Exercise goal: Your answer should be the lines below from the one holding "Centers for Disease" through the one holding "Lancet, 369 (9579) (2007), pp. 2059-2061", copied exactly and with nothing else.

Data to use:

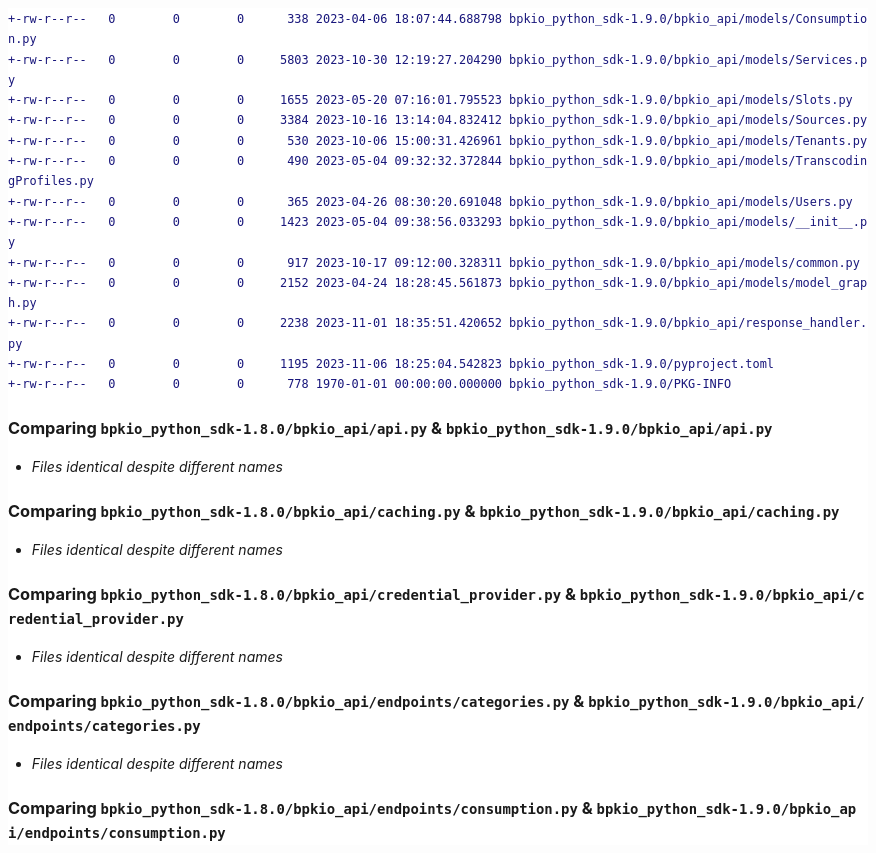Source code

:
 ```diff
+-rw-r--r--   0        0        0      338 2023-04-06 18:07:44.688798 bpkio_python_sdk-1.9.0/bpkio_api/models/Consumption.py
+-rw-r--r--   0        0        0     5803 2023-10-30 12:19:27.204290 bpkio_python_sdk-1.9.0/bpkio_api/models/Services.py
+-rw-r--r--   0        0        0     1655 2023-05-20 07:16:01.795523 bpkio_python_sdk-1.9.0/bpkio_api/models/Slots.py
+-rw-r--r--   0        0        0     3384 2023-10-16 13:14:04.832412 bpkio_python_sdk-1.9.0/bpkio_api/models/Sources.py
+-rw-r--r--   0        0        0      530 2023-10-06 15:00:31.426961 bpkio_python_sdk-1.9.0/bpkio_api/models/Tenants.py
+-rw-r--r--   0        0        0      490 2023-05-04 09:32:32.372844 bpkio_python_sdk-1.9.0/bpkio_api/models/TranscodingProfiles.py
+-rw-r--r--   0        0        0      365 2023-04-26 08:30:20.691048 bpkio_python_sdk-1.9.0/bpkio_api/models/Users.py
+-rw-r--r--   0        0        0     1423 2023-05-04 09:38:56.033293 bpkio_python_sdk-1.9.0/bpkio_api/models/__init__.py
+-rw-r--r--   0        0        0      917 2023-10-17 09:12:00.328311 bpkio_python_sdk-1.9.0/bpkio_api/models/common.py
+-rw-r--r--   0        0        0     2152 2023-04-24 18:28:45.561873 bpkio_python_sdk-1.9.0/bpkio_api/models/model_graph.py
+-rw-r--r--   0        0        0     2238 2023-11-01 18:35:51.420652 bpkio_python_sdk-1.9.0/bpkio_api/response_handler.py
+-rw-r--r--   0        0        0     1195 2023-11-06 18:25:04.542823 bpkio_python_sdk-1.9.0/pyproject.toml
+-rw-r--r--   0        0        0      778 1970-01-01 00:00:00.000000 bpkio_python_sdk-1.9.0/PKG-INFO
```

### Comparing `bpkio_python_sdk-1.8.0/bpkio_api/api.py` & `bpkio_python_sdk-1.9.0/bpkio_api/api.py`

 * *Files identical despite different names*

### Comparing `bpkio_python_sdk-1.8.0/bpkio_api/caching.py` & `bpkio_python_sdk-1.9.0/bpkio_api/caching.py`

 * *Files identical despite different names*

### Comparing `bpkio_python_sdk-1.8.0/bpkio_api/credential_provider.py` & `bpkio_python_sdk-1.9.0/bpkio_api/credential_provider.py`

 * *Files identical despite different names*

### Comparing `bpkio_python_sdk-1.8.0/bpkio_api/endpoints/categories.py` & `bpkio_python_sdk-1.9.0/bpkio_api/endpoints/categories.py`

 * *Files identical despite different names*

### Comparing `bpkio_python_sdk-1.8.0/bpkio_api/endpoints/consumption.py` & `bpkio_python_sdk-1.9.0/bpkio_api/endpoints/consumption.py`
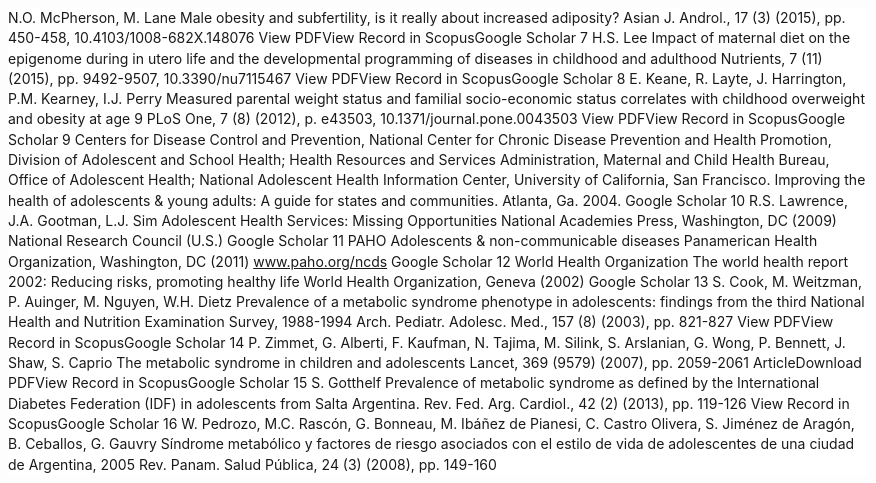 N.O. McPherson, M. Lane
Male obesity and subfertility, is it really about increased adiposity?
Asian J. Androl., 17 (3) (2015), pp. 450-458, 10.4103/1008-682X.148076
 View PDFView Record in ScopusGoogle Scholar
7
H.S. Lee
Impact of maternal diet on the epigenome during in utero life and the developmental programming of diseases in childhood and adulthood
Nutrients, 7 (11) (2015), pp. 9492-9507, 10.3390/nu7115467
 View PDFView Record in ScopusGoogle Scholar
8
E. Keane, R. Layte, J. Harrington, P.M. Kearney, I.J. Perry
Measured parental weight status and familial socio-economic status correlates with childhood overweight and obesity at age 9
PLoS One, 7 (8) (2012), p. e43503, 10.1371/journal.pone.0043503
 View PDFView Record in ScopusGoogle Scholar
9
Centers for Disease Control and Prevention, National Center for Chronic Disease Prevention and Health Promotion, Division of Adolescent and School Health; Health Resources and Services Administration, Maternal and Child Health Bureau, Office of Adolescent Health; National Adolescent Health Information Center, University of California, San Francisco. Improving the health of adolescents & young adults: A guide for states and communities. Atlanta, Ga. 2004.
Google Scholar
10
R.S. Lawrence, J.A. Gootman, L.J. Sim
Adolescent Health Services: Missing Opportunities
National Academies Press, Washington, DC (2009)
National Research Council (U.S.)
Google Scholar
11
PAHO
Adolescents & non-communicable diseases
Panamerican Health Organization, Washington, DC (2011)
www.paho.org/ncds
Google Scholar
12
World Health Organization
The world health report 2002: Reducing risks, promoting healthy life
World Health Organization, Geneva (2002)
Google Scholar
13
S. Cook, M. Weitzman, P. Auinger, M. Nguyen, W.H. Dietz
Prevalence of a metabolic syndrome phenotype in adolescents: findings from the third National Health and Nutrition Examination Survey, 1988-1994
Arch. Pediatr. Adolesc. Med., 157 (8) (2003), pp. 821-827
 View PDFView Record in ScopusGoogle Scholar
14
P. Zimmet, G. Alberti, F. Kaufman, N. Tajima, M. Silink, S. Arslanian, G. Wong, P. Bennett, J. Shaw, S. Caprio
The metabolic syndrome in children and adolescents
Lancet, 369 (9579) (2007), pp. 2059-2061
ArticleDownload PDFView Record in ScopusGoogle Scholar
15
S. Gotthelf
Prevalence of metabolic syndrome as defined by the International Diabetes Federation (IDF) in adolescents from Salta
Argentina. Rev. Fed. Arg. Cardiol., 42 (2) (2013), pp. 119-126
View Record in ScopusGoogle Scholar
16
W. Pedrozo, M.C. Rascón, G. Bonneau, M. Ibáñez de Pianesi, C. Castro Olivera, S. Jiménez de Aragón, B. Ceballos, G. Gauvry
Síndrome metabólico y factores de riesgo asociados con el estilo de vida de adolescentes de una ciudad de Argentina, 2005
Rev. Panam. Salud Pública, 24 (3) (2008), pp. 149-160
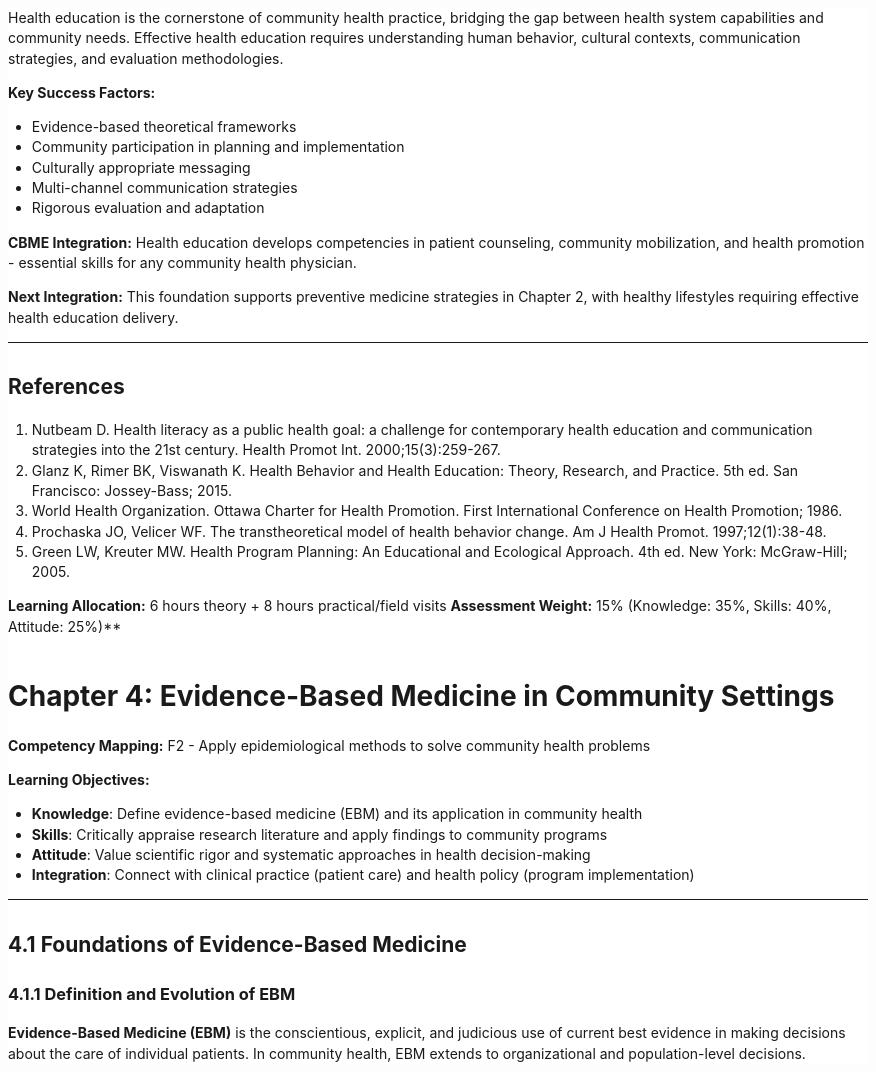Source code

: Health education is the cornerstone of community health practice, bridging the gap between health system capabilities and community needs. Effective health education requires understanding human behavior, cultural contexts, communication strategies, and evaluation methodologies.

**Key Success Factors:**
- Evidence-based theoretical frameworks
- Community participation in planning and implementation
- Culturally appropriate messaging
- Multi-channel communication strategies
- Rigorous evaluation and adaptation

**CBME Integration:** Health education develops competencies in patient counseling, community mobilization, and health promotion - essential skills for any community health physician.

**Next Integration:** This foundation supports preventive medicine strategies in Chapter 2, with healthy lifestyles requiring effective health education delivery.

---

## References
1. Nutbeam D. Health literacy as a public health goal: a challenge for contemporary health education and communication strategies into the 21st century. Health Promot Int. 2000;15(3):259-267.
2. Glanz K, Rimer BK, Viswanath K. Health Behavior and Health Education: Theory, Research, and Practice. 5th ed. San Francisco: Jossey-Bass; 2015.
3. World Health Organization. Ottawa Charter for Health Promotion. First International Conference on Health Promotion; 1986.
4. Prochaska JO, Velicer WF. The transtheoretical model of health behavior change. Am J Health Promot. 1997;12(1):38-48.
5. Green LW, Kreuter MW. Health Program Planning: An Educational and Ecological Approach. 4th ed. New York: McGraw-Hill; 2005.

**Learning Allocation:** 6 hours theory + 8 hours practical/field visits
**Assessment Weight:** 15% (Knowledge: 35%, Skills: 40%, Attitude: 25%)**
# Chapter 4: Evidence-Based Medicine in Community Settings

**Competency Mapping:** F2 - Apply epidemiological methods to solve community health problems

**Learning Objectives:**
- **Knowledge**: Define evidence-based medicine (EBM) and its application in community health
- **Skills**: Critically appraise research literature and apply findings to community programs
- **Attitude**: Value scientific rigor and systematic approaches in health decision-making
- **Integration**: Connect with clinical practice (patient care) and health policy (program implementation)

---

## 4.1 Foundations of Evidence-Based Medicine

### 4.1.1 Definition and Evolution of EBM

**Evidence-Based Medicine (EBM)** is the conscientious, explicit, and judicious use of current best evidence in making decisions about the care of individual patients. In community health, EBM extends to organizational and population-level decisions.
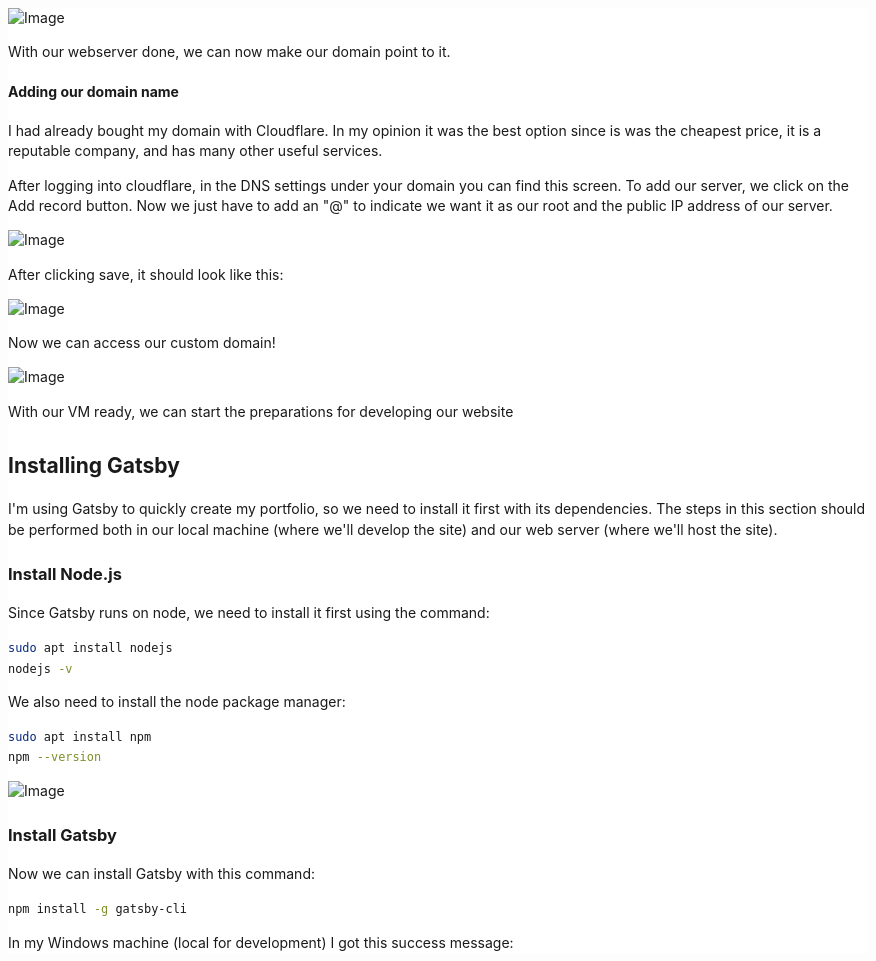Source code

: ![Image](</Pasted image 20220516185728.png>)

With our webserver done, we can now make our domain point to it.

#### Adding our domain name
I had already bought my domain with Cloudflare. In my opinion it was the best option since is was the cheapest price, it is a reputable company, and has many other useful services.

After logging into cloudflare, in the DNS settings under your domain you can find this screen. To add our server, we click on the Add record button. Now we just have to add an "@" to indicate we want it as our root and the public IP address of our server.

![Image](</Pasted image 20220516190215.png>)

After clicking save, it should look like this:

![Image](</Pasted image 20220516190244.png>)

Now we can access our custom domain!

![Image](</Pasted image 20220516190329.png>)

With our VM ready, we can start the preparations for developing our website

## Installing Gatsby
I'm using Gatsby to quickly create my portfolio, so we need to install it first with its dependencies. The steps in this section should be performed both in our local machine (where we'll develop the site) and our web server (where we'll host the site).

### Install Node.js
Since Gatsby runs on node, we need to install it first using the command:

```sh
sudo apt install nodejs
nodejs -v
```

We also need to install the node package manager:

```sh
sudo apt install npm
npm --version
```

![Image](</Pasted image 20220516191715.png>)

### Install Gatsby
Now we can install Gatsby with this command:

```sh
npm install -g gatsby-cli
```

In my Windows machine (local for development) I got this success message:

Answer to the problem:
Centers for Disease Control and Prevention, National Center for Chronic Disease Prevention and Health Promotion, Division of Adolescent and School Health; Health Resources and Services Administration, Maternal and Child Health Bureau, Office of Adolescent Health; National Adolescent Health Information Center, University of California, San Francisco. Improving the health of adolescents & young adults: A guide for states and communities. Atlanta, Ga. 2004.
Google Scholar
10
R.S. Lawrence, J.A. Gootman, L.J. Sim
Adolescent Health Services: Missing Opportunities
National Academies Press, Washington, DC (2009)
National Research Council (U.S.)
Google Scholar
11
PAHO
Adolescents & non-communicable diseases
Panamerican Health Organization, Washington, DC (2011)
www.paho.org/ncds
Google Scholar
12
World Health Organization
The world health report 2002: Reducing risks, promoting healthy life
World Health Organization, Geneva (2002)
Google Scholar
13
S. Cook, M. Weitzman, P. Auinger, M. Nguyen, W.H. Dietz
Prevalence of a metabolic syndrome phenotype in adolescents: findings from the third National Health and Nutrition Examination Survey, 1988-1994
Arch. Pediatr. Adolesc. Med., 157 (8) (2003), pp. 821-827
 View PDFView Record in ScopusGoogle Scholar
14
P. Zimmet, G. Alberti, F. Kaufman, N. Tajima, M. Silink, S. Arslanian, G. Wong, P. Bennett, J. Shaw, S. Caprio
The metabolic syndrome in children and adolescents
Lancet, 369 (9579) (2007), pp. 2059-2061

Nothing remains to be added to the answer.